**Exercise brief:**
Pictures excluded, return every entry exactly, please.

**Recorded information:**
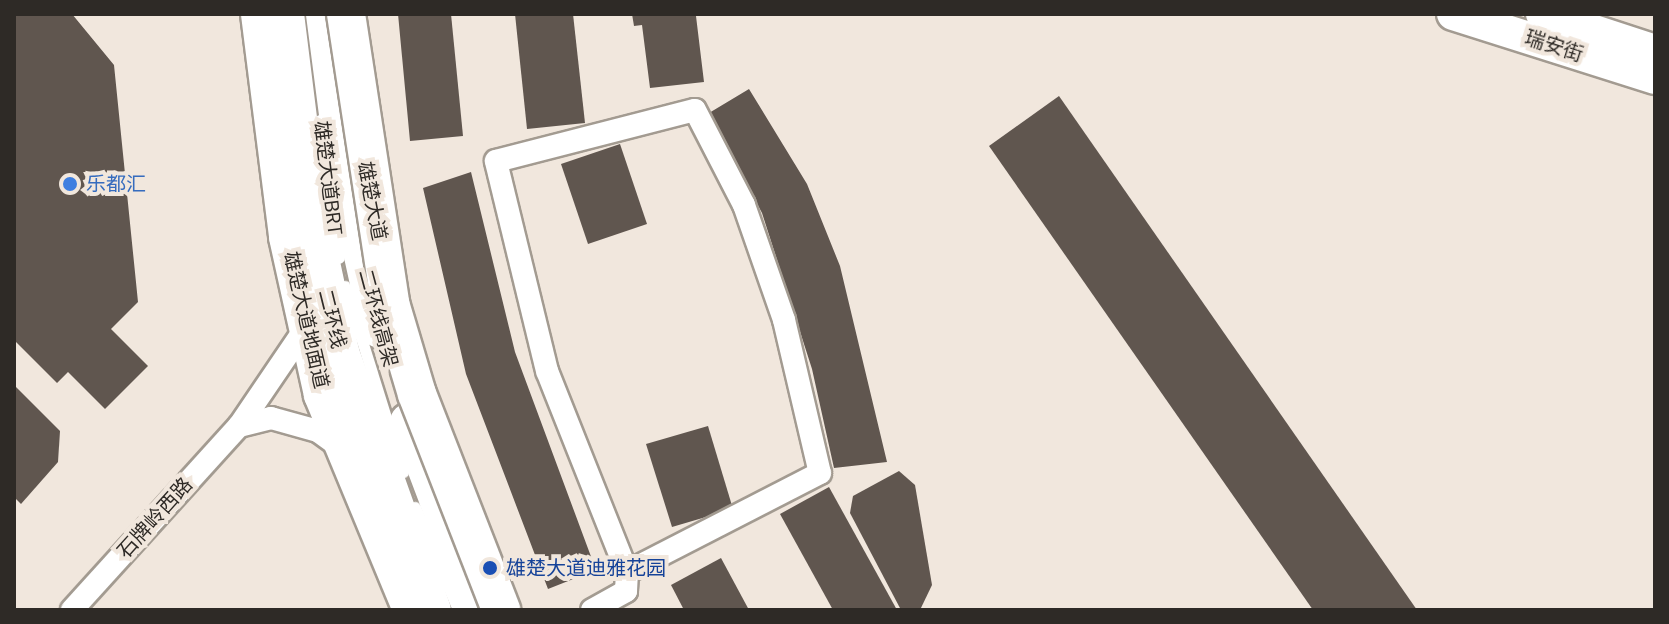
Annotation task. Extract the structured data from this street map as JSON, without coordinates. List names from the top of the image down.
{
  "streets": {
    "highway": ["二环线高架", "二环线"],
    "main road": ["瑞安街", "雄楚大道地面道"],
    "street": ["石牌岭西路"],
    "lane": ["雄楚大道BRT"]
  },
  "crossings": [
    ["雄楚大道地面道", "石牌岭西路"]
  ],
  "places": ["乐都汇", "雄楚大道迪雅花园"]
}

**Answer:**
Annotation task. Extract the structured data from this street map as JSON, without coordinates. List names from the top of the image down.
{
  "streets": {
    "highway": ["二环线高架", "二环线"],
    "main road": ["瑞安街", "雄楚大道地面道"],
    "street": ["石牌岭西路"],
    "lane": ["雄楚大道BRT"]
  },
  "crossings": [
    ["雄楚大道地面道", "石牌岭西路"]
  ],
  "places": ["乐都汇", "雄楚大道迪雅花园"]
}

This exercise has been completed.